The high cost and cost-sharing requirements of temporary and permanent employment-based visas in the United States makes an already convoluted visa process more complicated for employers and employees. According to the National Foundation of American Policy, employers have paid $5 billion in H-1B fees since 1999. Hiring H-1B workers for companies is becoming more expensive with all the additional fees needed to complete the application, making the H1B process unfriendly to businesses and foreign workers.
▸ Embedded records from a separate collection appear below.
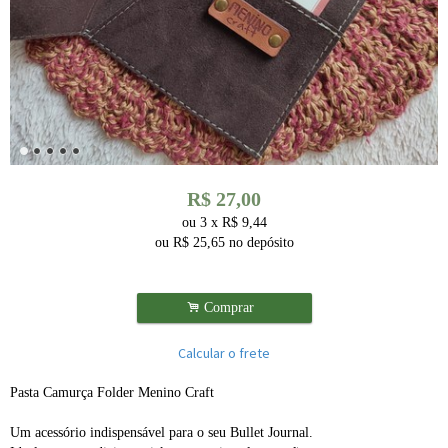
R$
27,00
ou
3
x
R$
9,44
ou R$
25,65
no depósito
.
Comprar
Calcular o frete
Pasta Camurça Folder Menino Craft
Um acessório indispensável para o seu Bullet Journal.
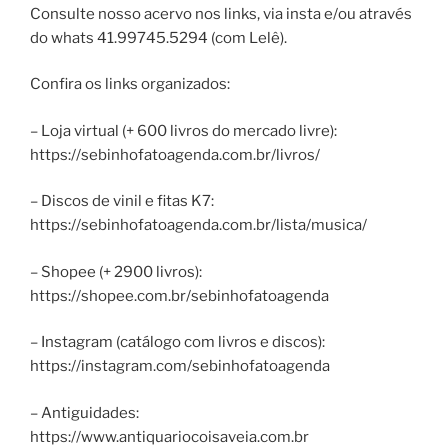
Consulte nosso acervo nos links, via insta e/ou através
do whats 41.99745.5294 (com Lelê).
Confira os links organizados:
– Loja virtual (+ 600 livros do mercado livre):
https://sebinhofatoagenda.com.br/livros/
– Discos de vinil e fitas K7:
https://sebinhofatoagenda.com.br/lista/musica/
– Shopee (+ 2900 livros):
https://shopee.com.br/sebinhofatoagenda
– Instagram (catálogo com livros e discos):
https://instagram.com/sebinhofatoagenda
– Antiguidades:
https://www.antiquariocoisaveia.com.br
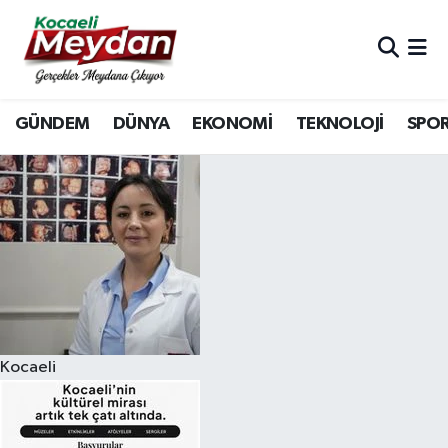
Nöbetçi Eczaneler
GÜNDEM
DÜNYA
EKONOMİ
TEKNOLOJİ
SPO
Hava Durumu
Trafik Durumu
Süper Lig Puan Durumu ve Fikstür
Tüm Manşetler
Son Dakika Haberleri
Kocaeli
Haber Arşivi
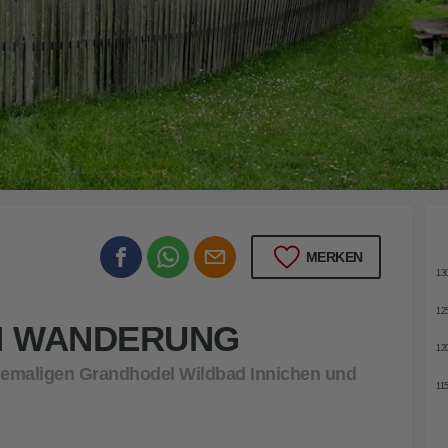
en von einst ihre noble Blässe
13
MERKEN
13
12
N WANDERUNG
12
emaligen Grandhodel Wildbad Innichen und
11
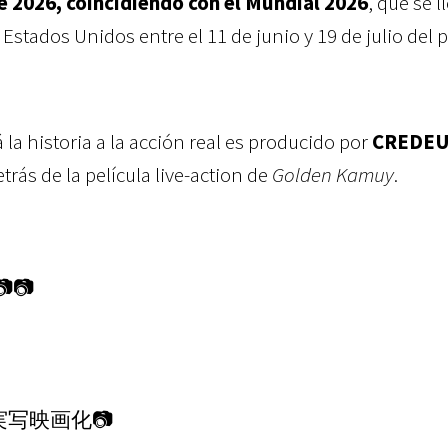
 2026, coincidiendo con el Mundial 2026
, que se l
Estados Unidos entre el 11 de junio y 19 de julio del
 la historia a la acción real es producido por
CREDE
ás de la película live-action de
Golden Kamuy
.
️📷
写映画化📷️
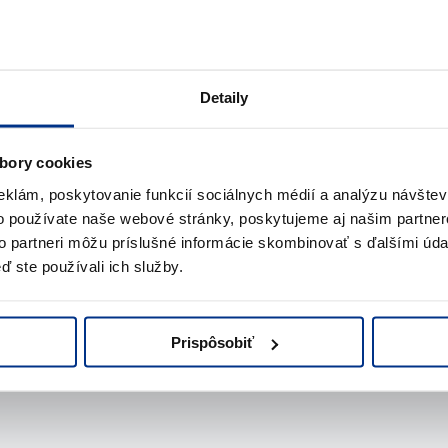
Detaily
norné na nízku hladinu
bory cookies
eklám, poskytovanie funkcií sociálnych médií a analýzu návšte
25,83 € s DPH / deň
o používate naše webové stránky, poskytujeme aj našim partner
21,00 € bez DPH
to partneri môžu príslušné informácie skombinovať s ďalšími údaj
ď ste používali ich služby.
Prispôsobiť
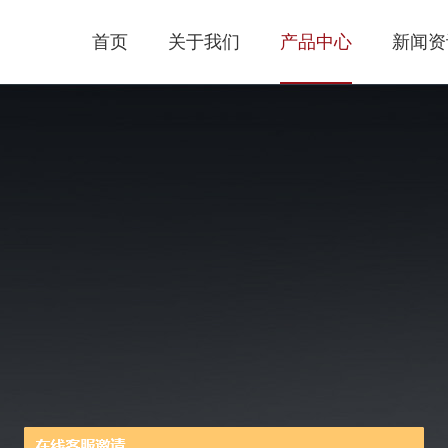
首页
关于我们
产品中心
新闻资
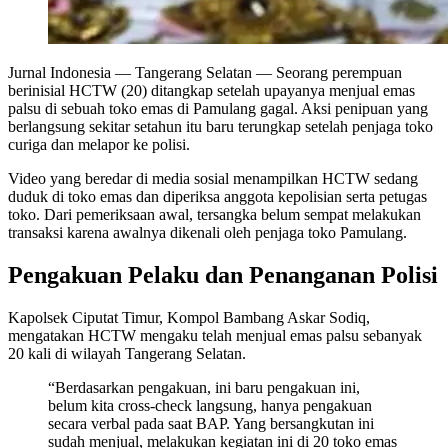
Jurnal Indonesia
— Tangerang Selatan — Seorang perempuan
berinisial HCTW (20) ditangkap setelah upayanya menjual emas
palsu di sebuah toko emas di Pamulang gagal. Aksi penipuan yang
berlangsung sekitar setahun itu baru terungkap setelah penjaga toko
curiga dan melapor ke polisi.
Video yang beredar di media sosial menampilkan HCTW sedang
duduk di toko emas dan diperiksa anggota kepolisian serta petugas
toko. Dari pemeriksaan awal, tersangka belum sempat melakukan
transaksi karena awalnya dikenali oleh penjaga toko Pamulang.
Pengakuan Pelaku dan Penanganan Polisi
Kapolsek Ciputat Timur, Kompol Bambang Askar Sodiq,
mengatakan HCTW mengaku telah menjual emas palsu sebanyak
20 kali di wilayah Tangerang Selatan.
“Berdasarkan pengakuan, ini baru pengakuan ini,
belum kita cross-check langsung, hanya pengakuan
secara verbal pada saat BAP. Yang bersangkutan ini
sudah menjual, melakukan kegiatan ini di 20 toko emas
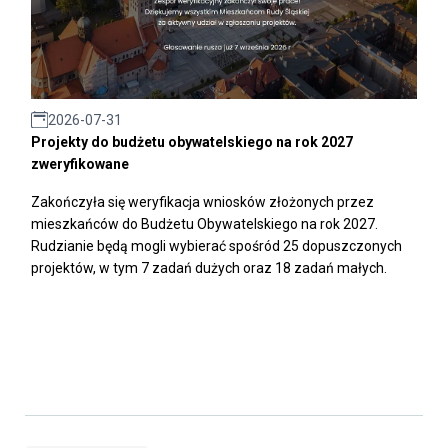
2026-07-31
Projekty do budżetu obywatelskiego na rok 2027
zweryfikowane
Zakończyła się weryfikacja wniosków złożonych przez
mieszkańców do Budżetu Obywatelskiego na rok 2027.
Rudzianie będą mogli wybierać spośród 25 dopuszczonych
projektów, w tym 7 zadań dużych oraz 18 zadań małych.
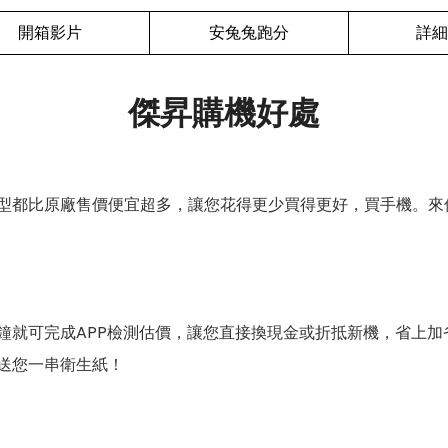
開箱影片
安兔兔跑分
詳細
傑昇購機好處
型都比原廠售價便宜超多，讓您花得更少買得更好，買手機。來
鐘就可完成APP檢測估價，讓您直接換現金或折抵新機，省上加
送您一串衛生紙！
The financial burden becomes even costlier for smaller companies who require foreign individuals to fulfill a niche specialty position given the high rejection rates of H-1B petition and competition with larger firms that end up securing the majority of the H-1B visas each year.
In Canada, by comparison, workers are allowed to self-fund their visas, which gives them greater ability to change jobs and choose employers with more autonomy and gives small businesses a fair chance to compete for human capital. A similar process in the United States could help foreign employees feel ownership over their visas—giving them higher mobility—and assist businesses with the overly burdensome visa process. According to a survey by Envoy International, 74% of companies that were surveyed considered Canada’s immigration policies better for business than the United States. Canada’s easier application, shorter wait times, and simpler adjudication processes are further supplemented by its low visa costs, which are not as burdensome for employers or employees. A similar system in the United States may help better facilitate our temporary and permanent employment-based visa process for businesses and employees alike.
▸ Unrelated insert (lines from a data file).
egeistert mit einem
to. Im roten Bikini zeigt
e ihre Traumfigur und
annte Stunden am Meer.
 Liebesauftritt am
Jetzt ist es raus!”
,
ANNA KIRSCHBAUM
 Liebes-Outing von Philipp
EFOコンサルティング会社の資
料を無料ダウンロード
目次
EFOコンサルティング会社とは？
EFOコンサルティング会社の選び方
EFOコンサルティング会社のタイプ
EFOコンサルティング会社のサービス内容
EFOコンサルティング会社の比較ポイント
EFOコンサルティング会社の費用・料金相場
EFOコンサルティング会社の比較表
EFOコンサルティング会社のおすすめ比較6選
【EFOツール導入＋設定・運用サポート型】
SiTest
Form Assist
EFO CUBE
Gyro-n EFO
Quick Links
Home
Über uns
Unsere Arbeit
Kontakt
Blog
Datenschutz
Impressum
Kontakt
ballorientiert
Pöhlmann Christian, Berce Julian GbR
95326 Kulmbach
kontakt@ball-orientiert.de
1 Form I-140, which is used to petition foreign workers to permanently work in the United States, costs $700 in filing fees, applying for an immigrant visa from abroad on the basis of an approved I-140 costs $345, and adjustment of status costs $1,225, which includes biometric fees, not including dependents. Filing for Advance Parole in some cases costs an additional $575. *A new fee rule has been promulgated but is on hold with the courts that would increase the adjustment of status costs.
2 Public law 114-113 requires that businesses with more than fifty employees where more than half employees are on H-1B or L-1 status must pay an additional $4000 fee for each H-1B or L-1 employee they hire.
3 Premium processing an additional cost of around $1,500.
4 Fraud Prevention and Detection fee can cost up to $500.
5 5 If the employee and the employer are represented by the same counsel, costs have to be borne by the employer.
6 6 In some cases, classified as visa portability, employees may change jobs without starting a new process. To meet the visa portability requirement, the foreign employee must have a pending Adjustment of Status or Application to Register Permanent Residence with USCIS for 180 days or more and the new job offer or employer must be of the same or similar occupational classification as outlined in the original Immigrant Petition for Alien Worker form.